CV mistakes are almost as common as the CV itself.
We’ve put together a list of words that are misspelled on CVs all the time. Each of these are simple mistakes that are easy to make but also easy to correct. Rightly or wrongly, they immediately create a negative picture of the candidate and push them down the list.
Your job
Believe it or not, people regularly misspell their job title. From Engineer spelled with two ‘e’s to Accountant spelled with one ‘c’; it’s a bad start when you essentially tell a potential employer that you can’t spell your own job. This might be passed off as a typo if it only happened once, but we’ve seen CVs with 3 or 4 instances of the same mistake. This looks even worse in an era when even text messages can be spellchecked. Even if it is an honest mistake, it’s very difficult for employers to invest in a new enginer.
Your employer
Second to job title in the ‘mistakes we should never make but often do’ stakes is your current employer. If you don’t care enough about the company that you currently work for to spell their name correctly on your CV, what message does that send to potential employers? Since correctly-spelled company names will often be marked as wrong by your spellcheck it’s important to both spellcheck and proofread every word on your CV, even the ones that you expect to be ‘wrong’.
Liase (Liaise)
‘Liaise’ is one of those difficult words that looks misspelled when it’s spelled correctly.

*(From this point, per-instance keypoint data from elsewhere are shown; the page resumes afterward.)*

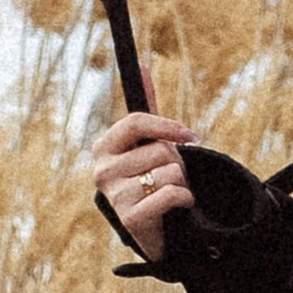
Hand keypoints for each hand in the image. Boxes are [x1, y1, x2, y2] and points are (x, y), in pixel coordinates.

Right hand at [92, 109, 194, 263]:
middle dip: (175, 163)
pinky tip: (177, 205)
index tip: (190, 136)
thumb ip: (147, 108)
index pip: (135, 122)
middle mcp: (102, 170)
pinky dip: (184, 198)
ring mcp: (114, 195)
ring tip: (169, 191)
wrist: (157, 226)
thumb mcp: (149, 143)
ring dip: (181, 183)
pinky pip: (171, 194)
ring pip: (169, 173)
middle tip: (166, 176)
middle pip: (159, 150)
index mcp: (103, 147)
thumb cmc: (151, 177)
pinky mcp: (130, 218)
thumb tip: (142, 66)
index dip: (167, 126)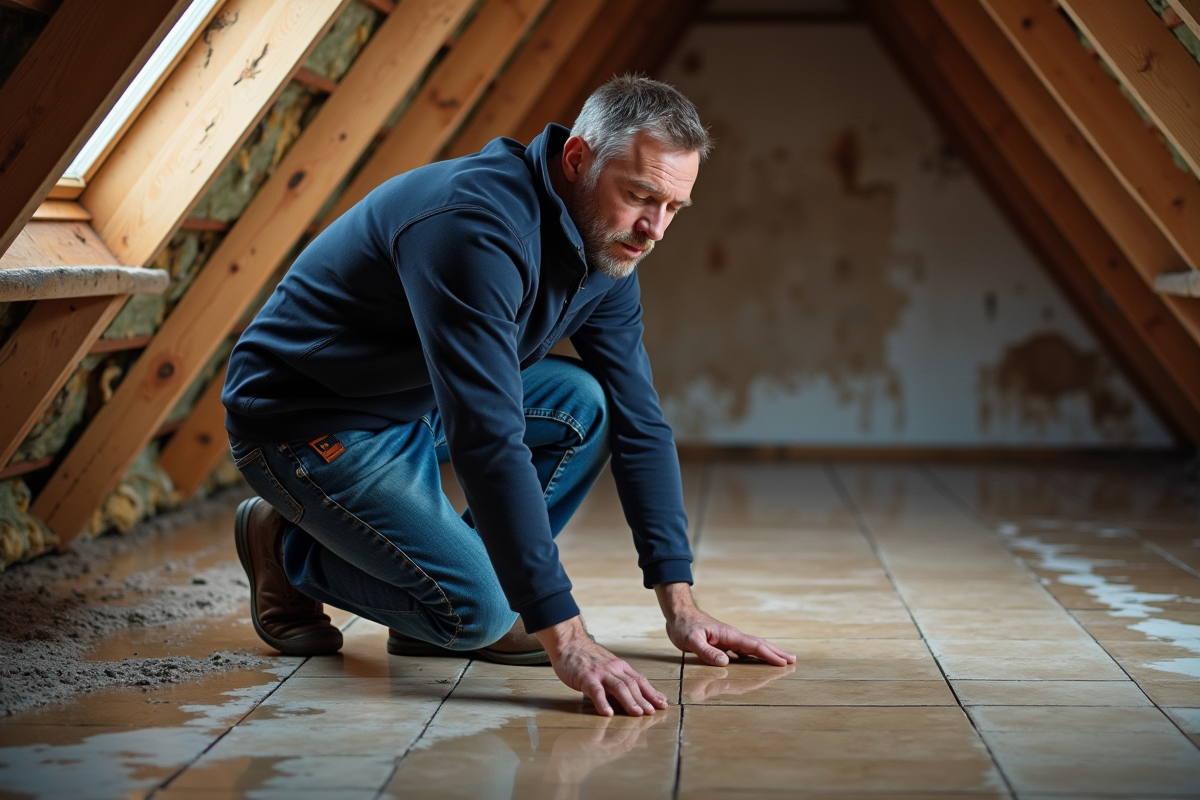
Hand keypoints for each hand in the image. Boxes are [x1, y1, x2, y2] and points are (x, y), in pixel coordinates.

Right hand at [535, 616, 669, 716]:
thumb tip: (632, 698)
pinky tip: (607, 713)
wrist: (569, 643)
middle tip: (653, 713)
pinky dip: (603, 702)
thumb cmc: (587, 659)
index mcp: (620, 667)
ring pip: (619, 687)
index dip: (652, 693)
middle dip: (644, 699)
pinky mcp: (586, 677)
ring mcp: (600, 673)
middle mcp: (614, 669)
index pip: (640, 680)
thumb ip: (618, 680)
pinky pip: (596, 691)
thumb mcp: (608, 667)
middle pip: (632, 685)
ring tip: (637, 714)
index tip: (663, 704)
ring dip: (629, 701)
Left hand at [655, 582, 796, 666]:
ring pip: (752, 647)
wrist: (678, 614)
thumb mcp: (691, 640)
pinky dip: (754, 655)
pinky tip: (756, 661)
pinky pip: (743, 649)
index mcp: (728, 635)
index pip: (753, 646)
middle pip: (759, 644)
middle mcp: (732, 636)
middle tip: (793, 660)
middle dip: (776, 652)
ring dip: (768, 653)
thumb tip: (726, 662)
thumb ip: (707, 651)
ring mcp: (728, 638)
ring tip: (782, 660)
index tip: (784, 662)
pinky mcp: (723, 641)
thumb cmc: (683, 627)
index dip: (769, 654)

It’s also a word that isn’t absolutely necessary. ‘Liaise’ is often used as a dressed up version of ‘speak’, ‘communicate’ or ‘work with’. It’s a trap we often fall into on CVs; ‘spoke to customers’ becomes ‘engaged effectively with clients’, ‘worked with other departments’ becomes ‘liaised with various business functions’. It’s a practice that most employers and recruiters will see right through; especially if you misspell the word you’re using to dress up your writing.
Manger (Manager) & Collage (College)
We’ve put these two together because they both fall into the category of mistakes that are ‘spellcheck’s fault’. Spellcheck can’t tell the difference between a place of learning and a collection of pictures or a business leader and a farmyard trough with religious significance. All it knows is that ‘manger’, ‘manager’, ‘collage’ and ‘college’ are all English words. You know it too, but you also know which word you meant to type. The lesson is simple, don’t trust spellcheck to be your only proof-reader and you’ll never have to blame it for filling your CV with mistakes.
These may seem relatively small mistakes that are easy to correct but they will affect how an employer sees you. The only way to avoid that is to make sure your spelling is correct, before you send the CV.